**TEXT FOR ANALYSIS:**
= Logical connective =

Symbol connecting formulas in logic

Hasse diagram of logical connectives

In logic, a logical connective (also called a logical operator, sentential connective, or sentential operator) is an operator that combines or modifies one or more logical variables or formulas, similarly to how arithmetic connectives like $+$ and $-$ combine or negate arithmetic expressions. For instance, in the syntax of propositional logic, the binary connective $\lor$ (meaning "or") can be used to join the two logical formulas $P$ and $Q$, producing the complex formula $P \lor Q$.

Unlike in algebra, there are many symbols in use for each logical connective. The table "Logical connectives" shows examples.

Common connectives include negation, disjunction, conjunction, implication, and equivalence. In standard systems of classical logic, these connectives are interpreted as truth functions, though they receive a variety of alternative interpretations in nonclassical logics. Their classical interpretations are similar to the meanings of natural language expressions such as English "not", "or", "and", and "if", but not identical. Discrepancies between natural language connectives and those of classical logic have motivated nonclassical approaches to natural language meaning.

**RECORDS SHOWN:**

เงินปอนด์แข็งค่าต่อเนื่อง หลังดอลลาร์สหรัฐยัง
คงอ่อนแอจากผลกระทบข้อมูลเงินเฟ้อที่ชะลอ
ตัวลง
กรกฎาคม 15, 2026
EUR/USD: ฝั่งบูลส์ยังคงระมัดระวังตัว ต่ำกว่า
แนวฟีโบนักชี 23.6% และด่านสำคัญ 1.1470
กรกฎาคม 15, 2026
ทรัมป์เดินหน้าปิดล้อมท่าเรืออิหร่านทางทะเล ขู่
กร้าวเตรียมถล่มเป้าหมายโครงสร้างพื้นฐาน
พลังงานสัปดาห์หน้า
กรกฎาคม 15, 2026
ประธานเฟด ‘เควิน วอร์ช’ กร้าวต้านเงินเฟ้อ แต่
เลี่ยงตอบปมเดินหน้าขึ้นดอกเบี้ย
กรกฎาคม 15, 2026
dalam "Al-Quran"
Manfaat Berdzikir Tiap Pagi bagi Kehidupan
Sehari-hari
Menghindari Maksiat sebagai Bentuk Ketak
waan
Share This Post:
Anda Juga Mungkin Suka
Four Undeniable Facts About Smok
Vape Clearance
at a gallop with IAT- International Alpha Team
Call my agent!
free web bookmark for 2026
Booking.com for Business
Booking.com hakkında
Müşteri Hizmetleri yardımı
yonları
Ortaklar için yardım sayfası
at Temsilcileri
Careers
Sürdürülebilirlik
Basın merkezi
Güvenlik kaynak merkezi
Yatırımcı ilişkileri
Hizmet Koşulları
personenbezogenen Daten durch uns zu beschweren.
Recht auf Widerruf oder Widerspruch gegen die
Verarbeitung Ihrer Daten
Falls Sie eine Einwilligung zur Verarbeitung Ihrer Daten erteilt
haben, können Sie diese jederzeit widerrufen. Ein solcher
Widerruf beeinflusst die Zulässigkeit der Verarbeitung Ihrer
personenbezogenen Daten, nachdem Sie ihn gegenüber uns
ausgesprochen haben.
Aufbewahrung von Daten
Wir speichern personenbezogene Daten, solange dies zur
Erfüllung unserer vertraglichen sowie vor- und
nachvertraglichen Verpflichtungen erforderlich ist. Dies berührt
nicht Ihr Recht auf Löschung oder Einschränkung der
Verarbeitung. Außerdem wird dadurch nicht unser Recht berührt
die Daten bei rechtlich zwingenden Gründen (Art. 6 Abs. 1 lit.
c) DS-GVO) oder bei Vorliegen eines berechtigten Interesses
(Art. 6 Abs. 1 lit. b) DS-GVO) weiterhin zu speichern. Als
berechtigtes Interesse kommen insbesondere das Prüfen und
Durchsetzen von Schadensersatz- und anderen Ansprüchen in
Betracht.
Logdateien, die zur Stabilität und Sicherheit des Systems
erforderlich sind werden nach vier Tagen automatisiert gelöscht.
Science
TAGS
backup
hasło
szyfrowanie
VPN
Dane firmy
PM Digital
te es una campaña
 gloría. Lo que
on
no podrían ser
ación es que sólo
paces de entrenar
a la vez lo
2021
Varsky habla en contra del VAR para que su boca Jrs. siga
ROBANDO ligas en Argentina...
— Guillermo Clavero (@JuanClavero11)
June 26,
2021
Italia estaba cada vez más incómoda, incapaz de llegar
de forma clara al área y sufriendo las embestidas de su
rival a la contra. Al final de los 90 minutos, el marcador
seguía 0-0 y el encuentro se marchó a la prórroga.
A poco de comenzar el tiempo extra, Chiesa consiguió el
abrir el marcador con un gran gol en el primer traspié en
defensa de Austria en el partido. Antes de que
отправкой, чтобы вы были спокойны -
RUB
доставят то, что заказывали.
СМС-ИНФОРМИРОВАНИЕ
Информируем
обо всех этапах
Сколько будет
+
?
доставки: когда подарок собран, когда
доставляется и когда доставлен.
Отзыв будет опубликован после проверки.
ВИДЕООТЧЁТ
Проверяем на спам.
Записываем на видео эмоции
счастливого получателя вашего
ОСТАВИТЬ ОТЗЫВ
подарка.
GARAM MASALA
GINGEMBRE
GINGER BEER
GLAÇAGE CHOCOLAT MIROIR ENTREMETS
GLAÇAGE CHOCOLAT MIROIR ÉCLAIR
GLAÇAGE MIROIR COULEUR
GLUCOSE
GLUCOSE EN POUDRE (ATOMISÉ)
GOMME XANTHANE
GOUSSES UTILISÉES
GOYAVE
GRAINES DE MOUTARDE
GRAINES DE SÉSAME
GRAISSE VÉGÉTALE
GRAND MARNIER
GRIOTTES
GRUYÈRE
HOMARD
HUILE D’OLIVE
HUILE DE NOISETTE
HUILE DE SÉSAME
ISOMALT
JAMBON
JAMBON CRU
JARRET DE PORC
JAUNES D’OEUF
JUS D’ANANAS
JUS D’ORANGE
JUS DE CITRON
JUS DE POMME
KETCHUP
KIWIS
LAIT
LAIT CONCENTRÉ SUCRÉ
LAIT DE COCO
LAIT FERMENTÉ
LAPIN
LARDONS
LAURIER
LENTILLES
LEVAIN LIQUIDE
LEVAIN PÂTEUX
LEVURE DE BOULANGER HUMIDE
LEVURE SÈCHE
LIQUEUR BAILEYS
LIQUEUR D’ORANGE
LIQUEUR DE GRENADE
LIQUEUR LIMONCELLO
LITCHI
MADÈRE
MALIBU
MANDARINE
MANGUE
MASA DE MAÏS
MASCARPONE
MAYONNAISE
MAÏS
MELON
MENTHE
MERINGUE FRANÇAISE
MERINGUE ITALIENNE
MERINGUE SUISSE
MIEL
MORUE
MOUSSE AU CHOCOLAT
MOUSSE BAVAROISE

**EXERCISE PROMPT:** Reproduce the passage of the text on logical connectives from "Common connectives include" up to and including "natural language meaning.".

**EXERCISE RESPONSE:**
Common connectives include negation, disjunction, conjunction, implication, and equivalence. In standard systems of classical logic, these connectives are interpreted as truth functions, though they receive a variety of alternative interpretations in nonclassical logics. Their classical interpretations are similar to the meanings of natural language expressions such as English "not", "or", "and", and "if", but not identical. Discrepancies between natural language connectives and those of classical logic have motivated nonclassical approaches to natural language meaning.